Akin wrote that unless Congress orders the NCUA to do something specific, the agency should defer to FSOC as it develops guidance. That way, he said, credit unions would not be unfairly burdened as compared to other financial institutions.

“Climate-related financial risk is real and significant; however, it is as yet unclear that it is an existential risk in comparison to other risks already facing credit unions,” he stated.

NAFCU also questioned the accuracy of an NCUA study that found one quarter of all federal credit unions are located in communities that have a relatively or very high risk of experiencing negative effects from natural hazards. The agency also reported that those credit unions hold 34% of system-wide assets.

The study took into account issues that may not directly relate to property damage caused by natural disasters, Akin wrote.

In addition, he said, the evaluation focused on the location of credit union headquarters without considering assets spread among multiple counties and the NCUA also used county-level aggregation rather than the more detailed census tract data.

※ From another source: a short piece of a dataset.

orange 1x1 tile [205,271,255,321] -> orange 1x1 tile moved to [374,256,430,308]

He noted further that there is no established standard for evaluating climate-related physical risks.

NAFCU did its own research using Home Mortgage Disclosure Act data and reported that rather than 34% of all assets being located in high-risk areas, the figure is just over 11%.

Akin added that opposed to regulations, federal agencies should focus on providing support and guidance to credit unions.

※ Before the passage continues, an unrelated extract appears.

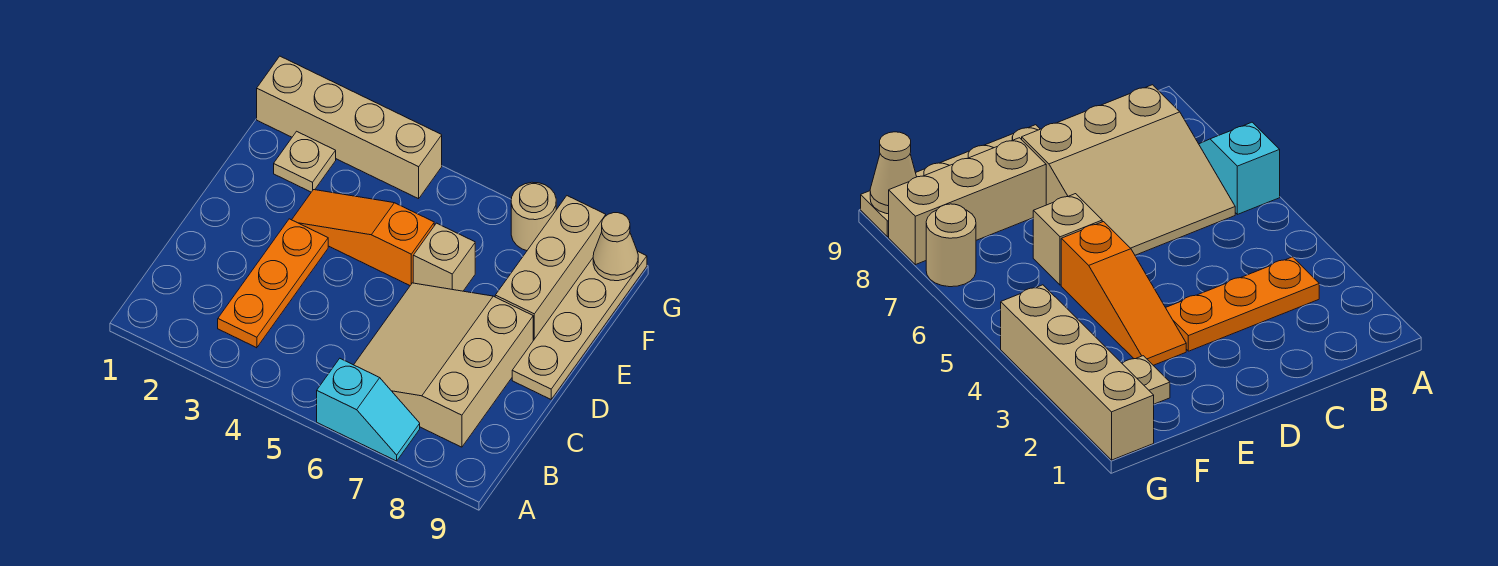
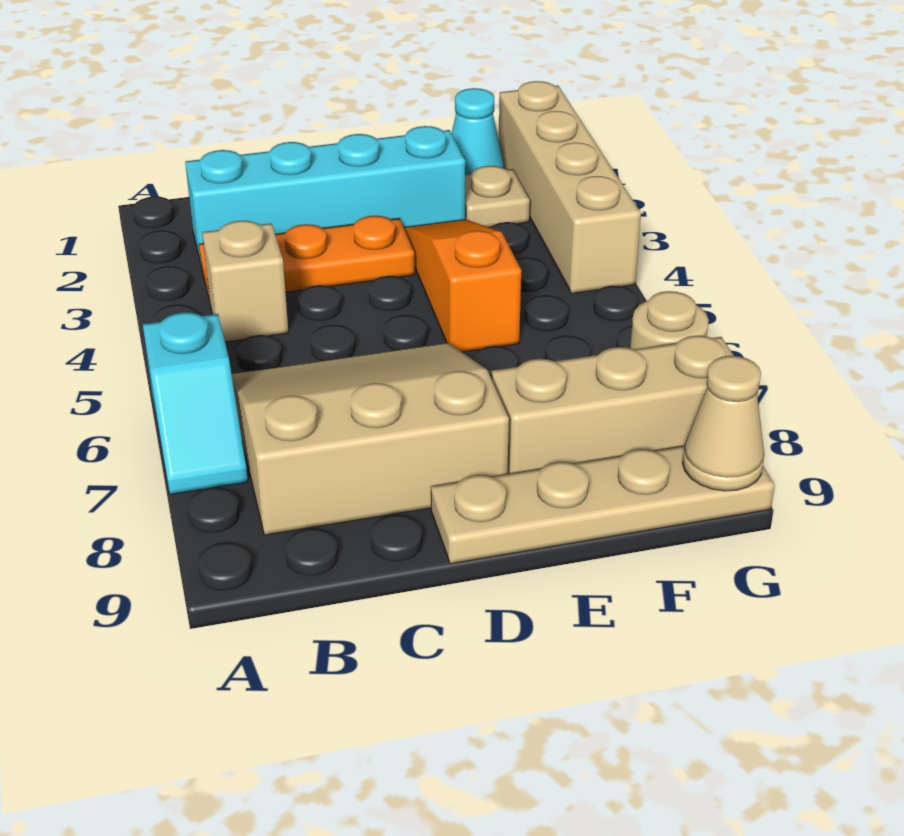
none -> cyan 1x4 brick [185,126,465,263]
tan 1x1 brick [413,223,475,291] -> tan 1x1 brick moved to [202,221,288,342]
none -> cyan 1x1 cone [451,88,504,175]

“The NCUA can help institutions address physical risks by sharing best practices and providing guidance, promoting information sharing, and encouraging research and development,” he wrote.

He said credit unions also would benefit from clarity from the NCUA regarding how agency examiners will evaluate risk management strategies.

Natural Resources Defense Council

In its comment letter, the council urged the NCUA to ensure that credit unions begin to identify the material risks that climate change poses and adopt strategies for dealing with the issue.

“As climate change intensifies, so will the danger that it poses to financial institutions,” the council said. “Climate-related risks, whether physical or transitional, threaten credit unions’ ability to function in a safe and sound way.”

He added that the NCUA and credit unions should be pushing for stronger “climate-smart” building codes, zoning ordinances and land-use regulations.

“In particular, the NCUA should outline best practices by which credit unions can incorporate climate-related risk data, to the extent that they have it, into existing regular internal risk reporting workstreams,” the letter states.

Environmental Defense Fund and the Institute for Policy Integrity at NYU Law School

The NCUA should consider requiring credit unions to incorporate climate risk into reports they file with the agency, according to a joint letter submitted by the Environmental Defense Fund and the Institute for Policy Integrity at New York University Law School. Such a requirement, the groups maintain, would help spur better risk identification and management practices.

Western Energy Alliance

The alliance, which said it represents 200 companies engaged in “all aspects of environmentally responsible exploration and production of oil and natural gas across the West,” questioned whether the NCUA has a congressional mandate to do anything about climate issues.

“We strongly object to any NCUA climate change regulation aimed at eliminating the use of oil and natural gas, particularly in the absence of an alternative that does everything that oil and natural gas do and in the absence of statutory authority,” their letter states.

The group added that Environmental Social and Governance, as well as climate change advocacy has had a negative impact on the industry’s access to banking.

And the letter was blunt in its criticism of any agency action on climate change.

“NCUA is a financial regulator, not an environmental regulator with expertise in climate modeling and risk analysis,” the alliance wrote. “NCUA does not have the expertise or administrative ability to assess the veracity, or lack thereof, of any FICU-specific speculative analysis regarding climate-related risk.”